Segment Open


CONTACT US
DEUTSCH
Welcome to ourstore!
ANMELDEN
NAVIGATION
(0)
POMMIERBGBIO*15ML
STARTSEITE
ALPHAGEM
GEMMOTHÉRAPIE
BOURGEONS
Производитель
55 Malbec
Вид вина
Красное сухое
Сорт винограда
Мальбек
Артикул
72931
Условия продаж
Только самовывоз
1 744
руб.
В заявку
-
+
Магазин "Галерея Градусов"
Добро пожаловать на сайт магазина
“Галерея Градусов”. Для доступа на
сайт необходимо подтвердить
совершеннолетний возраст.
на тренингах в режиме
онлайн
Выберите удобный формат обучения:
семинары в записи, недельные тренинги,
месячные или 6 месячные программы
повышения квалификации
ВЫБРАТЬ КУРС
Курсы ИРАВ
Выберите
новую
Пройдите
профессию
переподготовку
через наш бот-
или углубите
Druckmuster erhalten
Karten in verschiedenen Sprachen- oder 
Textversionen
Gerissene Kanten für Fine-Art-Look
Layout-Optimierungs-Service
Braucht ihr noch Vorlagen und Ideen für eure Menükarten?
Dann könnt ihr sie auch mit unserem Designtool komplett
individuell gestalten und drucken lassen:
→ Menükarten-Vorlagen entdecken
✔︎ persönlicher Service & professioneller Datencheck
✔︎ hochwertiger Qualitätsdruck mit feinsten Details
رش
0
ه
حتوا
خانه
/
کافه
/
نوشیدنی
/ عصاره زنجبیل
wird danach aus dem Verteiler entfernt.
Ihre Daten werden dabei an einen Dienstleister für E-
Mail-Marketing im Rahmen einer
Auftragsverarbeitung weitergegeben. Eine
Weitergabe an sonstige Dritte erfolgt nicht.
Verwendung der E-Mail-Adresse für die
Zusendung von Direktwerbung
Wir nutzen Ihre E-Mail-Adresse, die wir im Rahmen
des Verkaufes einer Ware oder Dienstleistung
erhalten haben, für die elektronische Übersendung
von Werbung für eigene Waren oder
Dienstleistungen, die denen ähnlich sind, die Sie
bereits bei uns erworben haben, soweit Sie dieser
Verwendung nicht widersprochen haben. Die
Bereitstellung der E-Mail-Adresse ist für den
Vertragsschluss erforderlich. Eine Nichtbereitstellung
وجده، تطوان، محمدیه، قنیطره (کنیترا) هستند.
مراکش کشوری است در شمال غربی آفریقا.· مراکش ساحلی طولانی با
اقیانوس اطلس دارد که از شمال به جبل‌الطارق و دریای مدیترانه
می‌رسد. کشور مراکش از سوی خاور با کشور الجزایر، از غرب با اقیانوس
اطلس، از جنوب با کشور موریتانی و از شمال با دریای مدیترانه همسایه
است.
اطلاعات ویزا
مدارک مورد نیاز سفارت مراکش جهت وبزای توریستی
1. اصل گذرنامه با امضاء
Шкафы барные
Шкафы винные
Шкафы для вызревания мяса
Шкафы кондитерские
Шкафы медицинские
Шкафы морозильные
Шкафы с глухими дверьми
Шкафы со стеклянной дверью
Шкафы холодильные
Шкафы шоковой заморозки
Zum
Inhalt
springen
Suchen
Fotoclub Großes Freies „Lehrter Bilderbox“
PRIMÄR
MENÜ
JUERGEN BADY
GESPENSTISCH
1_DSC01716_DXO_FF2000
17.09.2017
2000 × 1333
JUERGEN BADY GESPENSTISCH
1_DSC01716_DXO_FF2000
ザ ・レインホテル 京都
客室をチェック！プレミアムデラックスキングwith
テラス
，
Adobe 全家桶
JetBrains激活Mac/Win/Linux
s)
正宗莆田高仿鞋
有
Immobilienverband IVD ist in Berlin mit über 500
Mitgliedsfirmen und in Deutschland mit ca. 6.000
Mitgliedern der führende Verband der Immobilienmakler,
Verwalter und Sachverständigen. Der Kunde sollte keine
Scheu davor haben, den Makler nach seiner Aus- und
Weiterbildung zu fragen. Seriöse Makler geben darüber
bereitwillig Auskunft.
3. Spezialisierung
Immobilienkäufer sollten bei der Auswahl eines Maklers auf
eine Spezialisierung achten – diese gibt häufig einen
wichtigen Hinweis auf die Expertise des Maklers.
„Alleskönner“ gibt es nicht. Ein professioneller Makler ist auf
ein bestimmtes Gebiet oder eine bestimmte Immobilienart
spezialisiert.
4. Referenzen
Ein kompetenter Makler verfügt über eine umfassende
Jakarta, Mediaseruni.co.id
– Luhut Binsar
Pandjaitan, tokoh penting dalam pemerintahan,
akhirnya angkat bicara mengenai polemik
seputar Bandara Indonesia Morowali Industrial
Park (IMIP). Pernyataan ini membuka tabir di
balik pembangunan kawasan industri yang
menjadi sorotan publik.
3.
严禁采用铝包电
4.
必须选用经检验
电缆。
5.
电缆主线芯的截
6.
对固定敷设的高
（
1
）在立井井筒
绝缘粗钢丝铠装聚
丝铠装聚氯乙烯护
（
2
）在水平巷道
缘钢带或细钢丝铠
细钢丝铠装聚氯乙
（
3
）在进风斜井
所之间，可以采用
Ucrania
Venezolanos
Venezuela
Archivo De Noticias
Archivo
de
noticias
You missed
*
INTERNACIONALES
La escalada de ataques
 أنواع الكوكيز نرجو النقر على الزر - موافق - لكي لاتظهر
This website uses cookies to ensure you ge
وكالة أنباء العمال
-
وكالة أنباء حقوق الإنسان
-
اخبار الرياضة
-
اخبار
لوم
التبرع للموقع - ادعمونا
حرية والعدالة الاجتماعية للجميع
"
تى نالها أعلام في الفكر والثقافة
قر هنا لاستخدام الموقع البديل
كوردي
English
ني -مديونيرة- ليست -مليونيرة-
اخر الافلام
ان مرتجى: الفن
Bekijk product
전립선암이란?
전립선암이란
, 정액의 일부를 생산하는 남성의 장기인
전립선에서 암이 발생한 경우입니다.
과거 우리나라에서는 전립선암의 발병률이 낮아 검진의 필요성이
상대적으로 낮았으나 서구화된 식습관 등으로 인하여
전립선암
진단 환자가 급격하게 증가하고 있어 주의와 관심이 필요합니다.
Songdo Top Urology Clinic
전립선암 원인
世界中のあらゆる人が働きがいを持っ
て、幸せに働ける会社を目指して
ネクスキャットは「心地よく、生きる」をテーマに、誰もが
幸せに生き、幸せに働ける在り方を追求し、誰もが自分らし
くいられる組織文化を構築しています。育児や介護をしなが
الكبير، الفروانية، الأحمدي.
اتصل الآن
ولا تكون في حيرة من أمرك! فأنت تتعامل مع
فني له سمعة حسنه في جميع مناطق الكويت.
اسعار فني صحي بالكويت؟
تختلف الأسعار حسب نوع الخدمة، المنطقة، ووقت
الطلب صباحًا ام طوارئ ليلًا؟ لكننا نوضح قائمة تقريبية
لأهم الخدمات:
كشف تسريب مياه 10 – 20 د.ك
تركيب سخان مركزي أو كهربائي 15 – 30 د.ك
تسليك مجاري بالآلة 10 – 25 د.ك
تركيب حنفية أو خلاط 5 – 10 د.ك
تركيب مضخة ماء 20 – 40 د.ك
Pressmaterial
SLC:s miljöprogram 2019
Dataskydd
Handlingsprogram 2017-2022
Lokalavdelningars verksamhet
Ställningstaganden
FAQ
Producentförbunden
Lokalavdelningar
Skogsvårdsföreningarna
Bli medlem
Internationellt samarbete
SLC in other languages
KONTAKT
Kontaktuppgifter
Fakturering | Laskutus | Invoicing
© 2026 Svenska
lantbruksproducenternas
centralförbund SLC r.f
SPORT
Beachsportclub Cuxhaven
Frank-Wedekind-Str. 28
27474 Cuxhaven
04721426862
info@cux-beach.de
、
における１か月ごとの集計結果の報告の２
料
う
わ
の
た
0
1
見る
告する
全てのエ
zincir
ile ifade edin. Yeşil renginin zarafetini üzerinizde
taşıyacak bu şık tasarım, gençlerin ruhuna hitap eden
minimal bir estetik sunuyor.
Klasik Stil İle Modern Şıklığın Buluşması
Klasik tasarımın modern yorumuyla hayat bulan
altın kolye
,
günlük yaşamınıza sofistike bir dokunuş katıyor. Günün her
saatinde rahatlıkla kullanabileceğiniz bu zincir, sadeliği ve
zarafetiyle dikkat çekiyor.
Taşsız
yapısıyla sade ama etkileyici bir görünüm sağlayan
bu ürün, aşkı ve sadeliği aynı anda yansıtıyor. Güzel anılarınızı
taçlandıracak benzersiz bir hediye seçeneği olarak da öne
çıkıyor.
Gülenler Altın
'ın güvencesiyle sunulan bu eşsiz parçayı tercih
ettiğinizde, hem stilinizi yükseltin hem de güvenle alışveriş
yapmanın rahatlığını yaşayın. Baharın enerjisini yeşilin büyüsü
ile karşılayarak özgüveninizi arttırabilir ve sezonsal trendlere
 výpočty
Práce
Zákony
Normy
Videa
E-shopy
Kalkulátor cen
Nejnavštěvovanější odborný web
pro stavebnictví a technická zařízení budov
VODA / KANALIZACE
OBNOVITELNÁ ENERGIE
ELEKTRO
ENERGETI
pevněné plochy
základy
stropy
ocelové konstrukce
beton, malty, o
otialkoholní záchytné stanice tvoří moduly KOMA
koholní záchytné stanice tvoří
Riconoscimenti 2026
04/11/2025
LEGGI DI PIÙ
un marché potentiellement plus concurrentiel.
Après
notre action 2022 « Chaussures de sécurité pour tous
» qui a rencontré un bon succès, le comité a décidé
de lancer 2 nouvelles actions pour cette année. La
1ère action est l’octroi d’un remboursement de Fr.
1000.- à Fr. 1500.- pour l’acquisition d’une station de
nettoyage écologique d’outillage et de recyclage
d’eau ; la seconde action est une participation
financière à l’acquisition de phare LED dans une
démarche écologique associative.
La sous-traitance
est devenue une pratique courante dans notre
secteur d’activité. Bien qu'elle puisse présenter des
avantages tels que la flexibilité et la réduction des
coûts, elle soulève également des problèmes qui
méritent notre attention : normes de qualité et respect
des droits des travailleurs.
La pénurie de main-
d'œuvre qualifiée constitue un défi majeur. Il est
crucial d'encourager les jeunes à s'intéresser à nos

Segment Closed

Your instructions: Switch "Только самовывоз" to "Только доставка" in the records, from the start up to and including the line with "месячные или 6 месячные программы", and give back only those lines, with nothing else altered.

The answer:

CONTACT US
DEUTSCH
Welcome to ourstore!
ANMELDEN
NAVIGATION
(0)
POMMIERBGBIO*15ML
STARTSEITE
ALPHAGEM
GEMMOTHÉRAPIE
BOURGEONS
Производитель
55 Malbec
Вид вина
Красное сухое
Сорт винограда
Мальбек
Артикул
72931
Условия продаж
Только доставка
1 744
руб.
В заявку
-
+
Магазин "Галерея Градусов"
Добро пожаловать на сайт магазина
“Галерея Градусов”. Для доступа на
сайт необходимо подтвердить
совершеннолетний возраст.
на тренингах в режиме
онлайн
Выберите удобный формат обучения:
семинары в записи, недельные тренинги,
месячные или 6 месячные программы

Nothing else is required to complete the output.